Equidade racial na Pacto
À frente da construção da política de equidade racial da Pacto – por ora chamada de Diretrizes para a Equidade Racial -, ao lado de Beatriz, a pesquisadora analisa o papel da prática de monitoramento e avaliação nesse processo, destacando inspirações que podem servir a outras organizações, sejam elas empresas ou organizações da sociedade civil.
“É um caminho que está sendo construído, pedrinha a pedrinha, e vem se desdobrando em um conjunto de propostas elaboradas por toda a equipe, que já começaram a ser implementadas. Dentre elas está a chegada de mais pessoas negras, sócias inclusive, para integrar a equipe da Pacto. É inegável que esse é um passo fundamental para o começo de qualquer organização que se proponha a atuar contra o racismo brasileiro, mas, não podemos deixar de lado a retenção desses profissionais.”

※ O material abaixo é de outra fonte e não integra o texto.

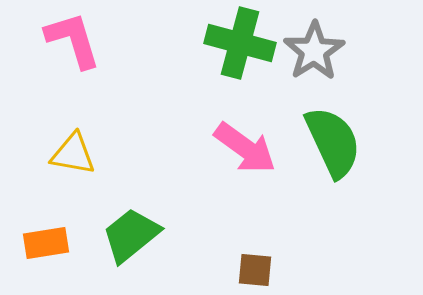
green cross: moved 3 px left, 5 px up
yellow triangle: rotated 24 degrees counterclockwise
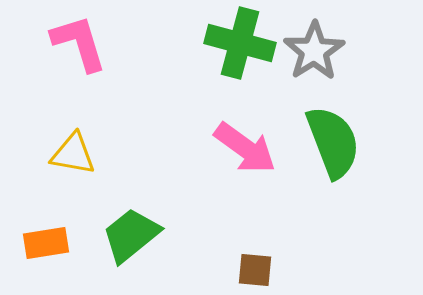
pink L-shape: moved 6 px right, 3 px down
green semicircle: rotated 4 degrees clockwise
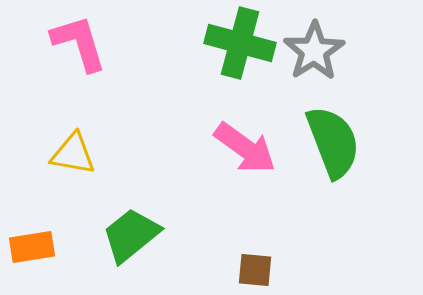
orange rectangle: moved 14 px left, 4 px down
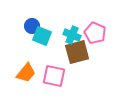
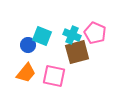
blue circle: moved 4 px left, 19 px down
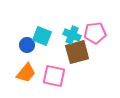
pink pentagon: rotated 30 degrees counterclockwise
blue circle: moved 1 px left
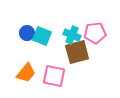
blue circle: moved 12 px up
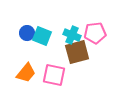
pink square: moved 1 px up
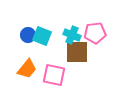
blue circle: moved 1 px right, 2 px down
brown square: rotated 15 degrees clockwise
orange trapezoid: moved 1 px right, 4 px up
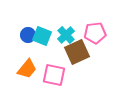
cyan cross: moved 6 px left; rotated 24 degrees clockwise
brown square: rotated 25 degrees counterclockwise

De modo mais amplo, a intenção é tornar a raça uma categoria analítica que perpasse todos os processos guiados pela Pacto, conta a pesquisadora.
“Considero o uso da lente racial em todos os processos guiados; a criação de estratégias de letramento racial, dentro e fora da organização; e a contratação e criação de mecanismos de retenção de profissionais negros/as três diretrizes fundamentais que, a meu ver, ultrapassam os contornos organizacionais ao movimentar todo o ecossistema da Pacto. Atitudes e práticas potencializam a luta em prol da equidade racial.”